> [EXCERPT]
○ ○ ○ ○ ○

By the time this is published, the 2009 Engine Masters Challenge (EMC) will be history and the final results very likely posted all over the internet. Because this is being written as the engine is still being tested and before the competition takes place, I’ll do a followup article on the actual competition and what took place there. But in the meantime, here’s the short version of what was involved to get a Ford Y-Block engine readied for the EMC competition.
I had intentionally kept the displacement of this years EMC project under wraps as it was treading in some territory not normally being explored for a Y buildup. The original plan was for a four inch bore along with a four inch stroke to give a 403 CID. This combination likely would not have given the best overall score but was going to give some impressive peak numbers. After assembly, the four inch bore block broke in fine and running the engine up to 150 HP to seat the rings exhibitted no problems. It wasn’t until a low rpm full throttle pull was made that some water issues came to the forefront. These were only discovered after shutting the engine down and doing a general checkout. With the single dyno pull that was made, the block took a twist and that allowed water to seep in at each cylinder where the head gasket sealing ring comes off of the sleeves and onto the deck surface. The block had filler in it at both the tops and bottoms of the bores but to no avail. When the engine was disassembled, it became evident that the camshaft tunnel had also taken a serious twist thereby making the block unusable for any future work.

○ ○ ○ ○ ○

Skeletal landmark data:

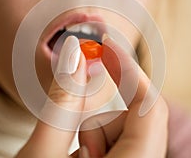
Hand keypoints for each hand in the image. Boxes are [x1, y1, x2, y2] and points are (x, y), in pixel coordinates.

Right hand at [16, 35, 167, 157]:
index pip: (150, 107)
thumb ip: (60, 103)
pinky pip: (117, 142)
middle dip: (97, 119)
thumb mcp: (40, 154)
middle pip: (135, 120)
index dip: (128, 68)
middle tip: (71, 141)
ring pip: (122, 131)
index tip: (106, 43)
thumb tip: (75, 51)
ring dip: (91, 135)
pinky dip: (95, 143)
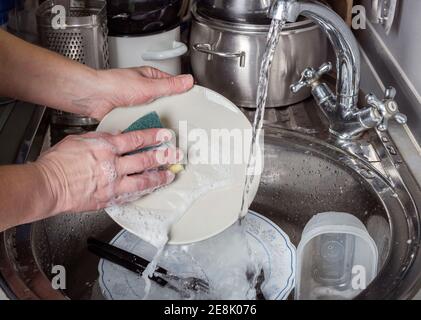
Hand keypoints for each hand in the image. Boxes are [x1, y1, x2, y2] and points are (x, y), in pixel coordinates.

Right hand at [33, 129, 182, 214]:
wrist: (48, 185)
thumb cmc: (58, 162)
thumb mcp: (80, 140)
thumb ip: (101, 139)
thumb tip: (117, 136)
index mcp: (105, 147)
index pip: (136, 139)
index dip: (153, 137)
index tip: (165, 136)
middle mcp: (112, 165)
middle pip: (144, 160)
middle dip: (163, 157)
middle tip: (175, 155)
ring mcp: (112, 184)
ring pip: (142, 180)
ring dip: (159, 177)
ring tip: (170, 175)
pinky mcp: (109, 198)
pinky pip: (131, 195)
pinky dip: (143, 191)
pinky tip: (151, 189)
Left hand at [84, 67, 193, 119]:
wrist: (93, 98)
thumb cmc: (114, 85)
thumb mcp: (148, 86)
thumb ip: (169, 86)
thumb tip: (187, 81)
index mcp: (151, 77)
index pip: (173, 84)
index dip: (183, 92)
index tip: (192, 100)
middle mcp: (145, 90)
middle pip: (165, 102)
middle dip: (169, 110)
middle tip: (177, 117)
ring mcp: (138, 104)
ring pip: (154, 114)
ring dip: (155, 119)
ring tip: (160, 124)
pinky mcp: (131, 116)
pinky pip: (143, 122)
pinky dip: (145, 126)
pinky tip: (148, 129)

○ ○ ○ ○ ○

> [WHAT THE TASK REQUIRES] In the Y-Block engine article, what displacement was the original four-inch bore and four-inch stroke plan meant to give? Please rely only on the Y-Block engine article and set the entries aside.

> [EXERCISE OUTPUT] 403 CID